------ SOURCE MATERIAL
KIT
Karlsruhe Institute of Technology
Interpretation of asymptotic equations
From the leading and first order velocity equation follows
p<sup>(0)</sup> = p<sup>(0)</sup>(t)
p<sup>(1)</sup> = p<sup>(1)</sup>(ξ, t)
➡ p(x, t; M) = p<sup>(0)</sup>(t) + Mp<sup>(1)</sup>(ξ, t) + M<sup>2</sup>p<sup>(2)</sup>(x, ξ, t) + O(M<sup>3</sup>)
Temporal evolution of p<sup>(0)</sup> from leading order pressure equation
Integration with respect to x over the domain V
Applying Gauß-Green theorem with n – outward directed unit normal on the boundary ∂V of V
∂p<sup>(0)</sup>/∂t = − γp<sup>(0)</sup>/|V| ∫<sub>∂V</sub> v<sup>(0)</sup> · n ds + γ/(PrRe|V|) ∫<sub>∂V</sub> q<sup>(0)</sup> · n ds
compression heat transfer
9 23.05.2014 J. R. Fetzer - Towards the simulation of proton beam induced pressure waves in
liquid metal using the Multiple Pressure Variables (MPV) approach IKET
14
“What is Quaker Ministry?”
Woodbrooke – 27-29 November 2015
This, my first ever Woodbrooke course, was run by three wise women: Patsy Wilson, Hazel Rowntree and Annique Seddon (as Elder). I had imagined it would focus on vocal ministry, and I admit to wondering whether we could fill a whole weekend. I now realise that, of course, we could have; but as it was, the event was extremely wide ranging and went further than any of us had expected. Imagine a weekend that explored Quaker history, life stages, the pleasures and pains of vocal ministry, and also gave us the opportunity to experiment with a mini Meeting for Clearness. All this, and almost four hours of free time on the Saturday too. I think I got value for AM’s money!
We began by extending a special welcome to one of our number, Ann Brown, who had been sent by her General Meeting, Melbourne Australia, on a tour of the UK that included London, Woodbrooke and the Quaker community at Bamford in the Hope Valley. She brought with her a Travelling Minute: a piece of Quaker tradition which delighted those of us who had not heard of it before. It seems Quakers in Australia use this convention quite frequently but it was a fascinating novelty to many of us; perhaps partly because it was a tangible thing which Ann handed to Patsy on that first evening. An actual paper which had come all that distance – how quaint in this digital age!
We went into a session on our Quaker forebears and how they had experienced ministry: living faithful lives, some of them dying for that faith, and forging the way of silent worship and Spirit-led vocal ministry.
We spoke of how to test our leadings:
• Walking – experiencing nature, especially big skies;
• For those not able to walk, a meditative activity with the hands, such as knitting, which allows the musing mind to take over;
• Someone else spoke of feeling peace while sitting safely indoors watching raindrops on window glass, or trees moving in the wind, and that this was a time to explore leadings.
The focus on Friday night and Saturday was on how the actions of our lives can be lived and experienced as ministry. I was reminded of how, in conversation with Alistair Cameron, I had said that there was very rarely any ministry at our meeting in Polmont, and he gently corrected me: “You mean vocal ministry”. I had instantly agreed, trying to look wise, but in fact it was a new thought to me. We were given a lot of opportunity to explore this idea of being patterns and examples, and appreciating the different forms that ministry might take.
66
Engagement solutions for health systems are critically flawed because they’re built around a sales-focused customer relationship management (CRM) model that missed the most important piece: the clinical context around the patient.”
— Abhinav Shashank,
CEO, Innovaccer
------------
### EXERCISE REQUIREMENTS
What is needed here is one number: how many lines of the entries hold the string "opportunity".

### TASK OUTPUT
2